For every one of the items below, extract its naming lines from kingdom down to scientific name, plus the common name where one appears, and copy each line character for character.
_____
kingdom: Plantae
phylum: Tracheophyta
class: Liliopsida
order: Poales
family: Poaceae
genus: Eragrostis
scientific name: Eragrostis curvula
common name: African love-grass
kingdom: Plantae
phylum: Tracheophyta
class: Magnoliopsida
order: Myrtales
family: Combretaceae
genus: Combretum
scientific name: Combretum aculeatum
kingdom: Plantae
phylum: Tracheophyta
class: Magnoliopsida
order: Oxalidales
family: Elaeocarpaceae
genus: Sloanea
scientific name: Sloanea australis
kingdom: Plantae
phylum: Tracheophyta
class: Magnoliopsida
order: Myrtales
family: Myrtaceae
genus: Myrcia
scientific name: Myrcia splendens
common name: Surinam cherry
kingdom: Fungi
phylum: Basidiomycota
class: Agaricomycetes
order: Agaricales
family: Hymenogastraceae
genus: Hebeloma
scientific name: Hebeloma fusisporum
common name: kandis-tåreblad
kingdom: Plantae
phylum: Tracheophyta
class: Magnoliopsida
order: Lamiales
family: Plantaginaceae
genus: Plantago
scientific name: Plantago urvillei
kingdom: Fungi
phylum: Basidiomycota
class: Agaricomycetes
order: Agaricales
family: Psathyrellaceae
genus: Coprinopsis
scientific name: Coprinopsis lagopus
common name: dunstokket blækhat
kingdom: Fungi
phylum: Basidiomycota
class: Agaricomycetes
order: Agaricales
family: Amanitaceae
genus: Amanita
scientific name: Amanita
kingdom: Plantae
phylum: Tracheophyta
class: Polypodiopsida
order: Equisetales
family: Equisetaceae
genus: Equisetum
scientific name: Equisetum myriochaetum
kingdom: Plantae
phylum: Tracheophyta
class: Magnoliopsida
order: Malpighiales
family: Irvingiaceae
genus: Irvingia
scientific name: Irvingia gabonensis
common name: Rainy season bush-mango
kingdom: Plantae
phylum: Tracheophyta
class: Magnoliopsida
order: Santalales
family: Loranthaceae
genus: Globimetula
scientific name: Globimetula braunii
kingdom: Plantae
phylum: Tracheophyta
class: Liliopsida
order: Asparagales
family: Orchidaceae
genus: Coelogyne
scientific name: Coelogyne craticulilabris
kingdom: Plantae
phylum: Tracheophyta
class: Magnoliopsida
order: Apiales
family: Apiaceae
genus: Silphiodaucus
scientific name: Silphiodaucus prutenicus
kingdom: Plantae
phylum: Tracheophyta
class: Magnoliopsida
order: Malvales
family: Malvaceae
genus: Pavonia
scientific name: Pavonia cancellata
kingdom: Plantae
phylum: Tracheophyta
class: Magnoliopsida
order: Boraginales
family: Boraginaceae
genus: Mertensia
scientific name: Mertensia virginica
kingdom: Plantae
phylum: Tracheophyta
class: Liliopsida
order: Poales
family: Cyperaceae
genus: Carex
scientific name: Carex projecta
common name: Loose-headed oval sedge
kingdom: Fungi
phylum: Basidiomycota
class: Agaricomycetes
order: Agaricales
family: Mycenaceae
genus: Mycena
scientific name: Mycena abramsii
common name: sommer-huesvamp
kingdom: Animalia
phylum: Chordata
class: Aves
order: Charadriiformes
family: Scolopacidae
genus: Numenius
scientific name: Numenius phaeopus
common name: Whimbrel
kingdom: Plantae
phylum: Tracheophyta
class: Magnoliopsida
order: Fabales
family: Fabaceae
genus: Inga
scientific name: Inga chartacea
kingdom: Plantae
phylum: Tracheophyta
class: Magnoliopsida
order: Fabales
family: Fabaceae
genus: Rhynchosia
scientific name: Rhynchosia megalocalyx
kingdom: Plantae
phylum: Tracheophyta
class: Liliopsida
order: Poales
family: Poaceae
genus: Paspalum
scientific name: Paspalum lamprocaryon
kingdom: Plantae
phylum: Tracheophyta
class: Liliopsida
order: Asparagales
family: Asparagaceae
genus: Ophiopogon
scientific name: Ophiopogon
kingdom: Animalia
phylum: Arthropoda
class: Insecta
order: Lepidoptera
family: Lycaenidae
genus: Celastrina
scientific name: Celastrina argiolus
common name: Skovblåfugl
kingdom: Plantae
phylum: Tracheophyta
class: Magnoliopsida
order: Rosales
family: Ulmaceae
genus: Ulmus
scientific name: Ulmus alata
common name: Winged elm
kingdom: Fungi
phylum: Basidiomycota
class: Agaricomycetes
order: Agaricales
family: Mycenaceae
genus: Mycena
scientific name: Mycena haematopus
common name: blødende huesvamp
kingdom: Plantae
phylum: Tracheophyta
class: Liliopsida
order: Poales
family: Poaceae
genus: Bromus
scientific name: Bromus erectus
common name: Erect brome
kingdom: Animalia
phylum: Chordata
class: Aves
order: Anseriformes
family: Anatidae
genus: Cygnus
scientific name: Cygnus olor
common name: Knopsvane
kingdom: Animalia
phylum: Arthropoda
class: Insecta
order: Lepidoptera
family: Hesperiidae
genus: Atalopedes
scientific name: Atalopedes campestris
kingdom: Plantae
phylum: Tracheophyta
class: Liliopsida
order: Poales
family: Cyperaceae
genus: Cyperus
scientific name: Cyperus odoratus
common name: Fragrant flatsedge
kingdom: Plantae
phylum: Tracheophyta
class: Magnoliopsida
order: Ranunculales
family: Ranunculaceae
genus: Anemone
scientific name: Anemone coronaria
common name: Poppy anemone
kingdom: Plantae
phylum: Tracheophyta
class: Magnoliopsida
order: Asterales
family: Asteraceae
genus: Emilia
_____
■ ANSWER IN FULL
kingdom: Plantae
phylum: Tracheophyta
class: Liliopsida
order: Poales
family: Poaceae
genus: Eragrostis
scientific name: Eragrostis curvula
common name: African love-grass
kingdom: Plantae
phylum: Tracheophyta
class: Magnoliopsida
order: Myrtales
family: Combretaceae
genus: Combretum
scientific name: Combretum aculeatum
kingdom: Plantae
phylum: Tracheophyta
class: Magnoliopsida
order: Oxalidales
family: Elaeocarpaceae
genus: Sloanea
scientific name: Sloanea australis
kingdom: Plantae
phylum: Tracheophyta
class: Magnoliopsida
order: Myrtales
family: Myrtaceae
genus: Myrcia
scientific name: Myrcia splendens
common name: Surinam cherry
kingdom: Fungi
phylum: Basidiomycota
class: Agaricomycetes
order: Agaricales
family: Hymenogastraceae
genus: Hebeloma
scientific name: Hebeloma fusisporum
common name: kandis-tåreblad
kingdom: Plantae
phylum: Tracheophyta
class: Magnoliopsida
order: Lamiales
family: Plantaginaceae
genus: Plantago
scientific name: Plantago urvillei
kingdom: Fungi
phylum: Basidiomycota
class: Agaricomycetes
order: Agaricales
family: Psathyrellaceae
genus: Coprinopsis
scientific name: Coprinopsis lagopus
common name: dunstokket blækhat
kingdom: Fungi
phylum: Basidiomycota
class: Agaricomycetes
order: Agaricales
family: Amanitaceae
genus: Amanita
scientific name: Amanita
kingdom: Plantae
phylum: Tracheophyta
class: Polypodiopsida
order: Equisetales
family: Equisetaceae
genus: Equisetum
scientific name: Equisetum myriochaetum
kingdom: Plantae
phylum: Tracheophyta
class: Magnoliopsida
order: Malpighiales
family: Irvingiaceae
genus: Irvingia
scientific name: Irvingia gabonensis
common name: Rainy season bush-mango
kingdom: Plantae
phylum: Tracheophyta
class: Magnoliopsida
order: Santalales
family: Loranthaceae
genus: Globimetula
scientific name: Globimetula braunii
kingdom: Plantae
phylum: Tracheophyta
class: Liliopsida
order: Asparagales
family: Orchidaceae
genus: Coelogyne
scientific name: Coelogyne craticulilabris
kingdom: Plantae
phylum: Tracheophyta
class: Magnoliopsida
order: Apiales
family: Apiaceae
genus: Silphiodaucus
scientific name: Silphiodaucus prutenicus
kingdom: Plantae
phylum: Tracheophyta
class: Magnoliopsida
order: Malvales
family: Malvaceae
genus: Pavonia
scientific name: Pavonia cancellata
kingdom: Plantae
phylum: Tracheophyta
class: Magnoliopsida
order: Boraginales
family: Boraginaceae
genus: Mertensia
scientific name: Mertensia virginica
kingdom: Plantae
phylum: Tracheophyta
class: Liliopsida
order: Poales
family: Cyperaceae
genus: Carex
scientific name: Carex projecta
common name: Loose-headed oval sedge
kingdom: Fungi
phylum: Basidiomycota
class: Agaricomycetes
order: Agaricales
family: Mycenaceae
genus: Mycena
scientific name: Mycena abramsii
common name: sommer-huesvamp
kingdom: Animalia
phylum: Chordata
class: Aves
order: Charadriiformes
family: Scolopacidae
genus: Numenius
scientific name: Numenius phaeopus
common name: Whimbrel
kingdom: Plantae
phylum: Tracheophyta
class: Magnoliopsida
order: Fabales
family: Fabaceae
genus: Inga
scientific name: Inga chartacea
kingdom: Plantae
phylum: Tracheophyta
class: Magnoliopsida
order: Fabales
family: Fabaceae
genus: Rhynchosia
scientific name: Rhynchosia megalocalyx
kingdom: Plantae
phylum: Tracheophyta
class: Liliopsida
order: Poales
family: Poaceae
genus: Paspalum
scientific name: Paspalum lamprocaryon
kingdom: Plantae
phylum: Tracheophyta
class: Liliopsida
order: Asparagales
family: Asparagaceae
genus: Ophiopogon
scientific name: Ophiopogon
kingdom: Animalia
phylum: Arthropoda
class: Insecta
order: Lepidoptera
family: Lycaenidae
genus: Celastrina
scientific name: Celastrina argiolus
common name: Skovblåfugl
kingdom: Plantae
phylum: Tracheophyta
class: Magnoliopsida
order: Rosales
family: Ulmaceae
genus: Ulmus
scientific name: Ulmus alata
common name: Winged elm
kingdom: Fungi
phylum: Basidiomycota
class: Agaricomycetes
order: Agaricales
family: Mycenaceae
genus: Mycena
scientific name: Mycena haematopus
common name: blødende huesvamp
kingdom: Plantae
phylum: Tracheophyta
class: Liliopsida
order: Poales
family: Poaceae
genus: Bromus
scientific name: Bromus erectus
common name: Erect brome
kingdom: Animalia
phylum: Chordata
class: Aves
order: Anseriformes
family: Anatidae
genus: Cygnus
scientific name: Cygnus olor
common name: Knopsvane
kingdom: Animalia
phylum: Arthropoda
class: Insecta
order: Lepidoptera
family: Hesperiidae
genus: Atalopedes
scientific name: Atalopedes campestris
kingdom: Plantae
phylum: Tracheophyta
class: Liliopsida
order: Poales
family: Cyperaceae
genus: Cyperus
scientific name: Cyperus odoratus
common name: Fragrant flatsedge
kingdom: Plantae
phylum: Tracheophyta
class: Magnoliopsida
order: Ranunculales
family: Ranunculaceae
genus: Anemone
scientific name: Anemone coronaria
common name: Poppy anemone
kingdom: Plantae
phylum: Tracheophyta
class: Magnoliopsida
order: Asterales
family: Asteraceae
genus: Emilia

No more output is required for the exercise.